Sone Ki Lanka ( Island of Gold) is a 1992 Hindi-language action film, produced by Rajendra Patel on R.S.Films banner and directed by Ajay Kashyap. Starring Jeetendra, Jayapradha, Chunky Pandey, Varsha Usgaonkar  and music composed by Anand–Milind.

Plot
Mohit (Jeetendra) and Rohit (Chunkey Pandey) attain their youth while working in a motor garage right from their childhood. Each one of them is prepared to lay his life for the other if time demands so. The uppermost aspiration of Rohit's life is to become a multi-millionaire. In order to achieve this, he entices Romu (Varsha Usgaonkar) into the nest of his love, but this dream is shattered to smithereens when he finds out that Romu is poor as himself and is also nursing the same desire as his own. On the other hand, Mohit has a burning desire to grind Kamal Rai (Sadashiv Amprapurkar) to dust because he had taken over entire wealth of Mohit's father after murdering and is enjoying it unlawfully. During Mohit's revengeful pursuit he is joined by Vinny (Shakti Kapoor) and Reema Devi (Reema Lagoo) who are victims of Kamal Rai's villainy. Now the density plays its hand Kamal Rai is reunite this entire wealth is the sole aim of Mohit's life. To achieve this, he successfully wins the heart of Tejal (Jaya Prada) who is the daughter of Kamal Rai. Rohit becomes a formidable obstacle between the two lovers & wants to eliminate Mohit. During this tense drama of vengeance, Vinny gets killed at the hands of Rohit and Mohit kills Romu.

= DATASET EXTRACT =

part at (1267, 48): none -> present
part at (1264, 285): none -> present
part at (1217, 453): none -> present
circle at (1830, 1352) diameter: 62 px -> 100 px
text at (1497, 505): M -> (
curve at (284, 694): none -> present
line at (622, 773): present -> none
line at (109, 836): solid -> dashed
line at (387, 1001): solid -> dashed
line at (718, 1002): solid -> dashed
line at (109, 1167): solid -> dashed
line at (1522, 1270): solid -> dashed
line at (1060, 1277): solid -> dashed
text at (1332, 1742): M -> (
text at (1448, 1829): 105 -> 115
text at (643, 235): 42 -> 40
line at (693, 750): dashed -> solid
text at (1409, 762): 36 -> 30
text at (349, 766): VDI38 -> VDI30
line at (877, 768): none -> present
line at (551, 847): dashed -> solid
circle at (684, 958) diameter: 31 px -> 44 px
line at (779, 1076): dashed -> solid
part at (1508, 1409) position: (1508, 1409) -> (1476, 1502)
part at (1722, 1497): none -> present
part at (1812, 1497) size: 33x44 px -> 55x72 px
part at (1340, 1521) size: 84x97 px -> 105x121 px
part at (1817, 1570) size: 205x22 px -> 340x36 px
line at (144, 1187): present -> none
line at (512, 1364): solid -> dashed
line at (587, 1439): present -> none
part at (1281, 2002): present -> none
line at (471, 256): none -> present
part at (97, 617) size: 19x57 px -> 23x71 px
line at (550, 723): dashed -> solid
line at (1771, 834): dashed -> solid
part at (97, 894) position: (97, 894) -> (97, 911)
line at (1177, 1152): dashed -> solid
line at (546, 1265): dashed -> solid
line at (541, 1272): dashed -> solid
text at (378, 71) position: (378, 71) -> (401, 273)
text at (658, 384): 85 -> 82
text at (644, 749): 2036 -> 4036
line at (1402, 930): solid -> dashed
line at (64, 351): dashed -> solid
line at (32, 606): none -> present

= PROBLEM SET =
1. According to the text on Sone Ki Lanka, who directed the film?
2. Write out the part of the text on Sone Ki Lanka that opens with the words containing "Sone Ki Lanka" and closes with "composed by Anand–Milind.", replacing "action film" with "drama film".

= ANSWERS TO THE EXERCISES =
1. Ajay Kashyap

2.
Sone Ki Lanka ( Island of Gold) is a 1992 Hindi-language drama film, produced by Rajendra Patel on R.S.Films banner and directed by Ajay Kashyap. Starring Jeetendra, Jayapradha, Chunky Pandey, Varsha Usgaonkar  and music composed by Anand–Milind.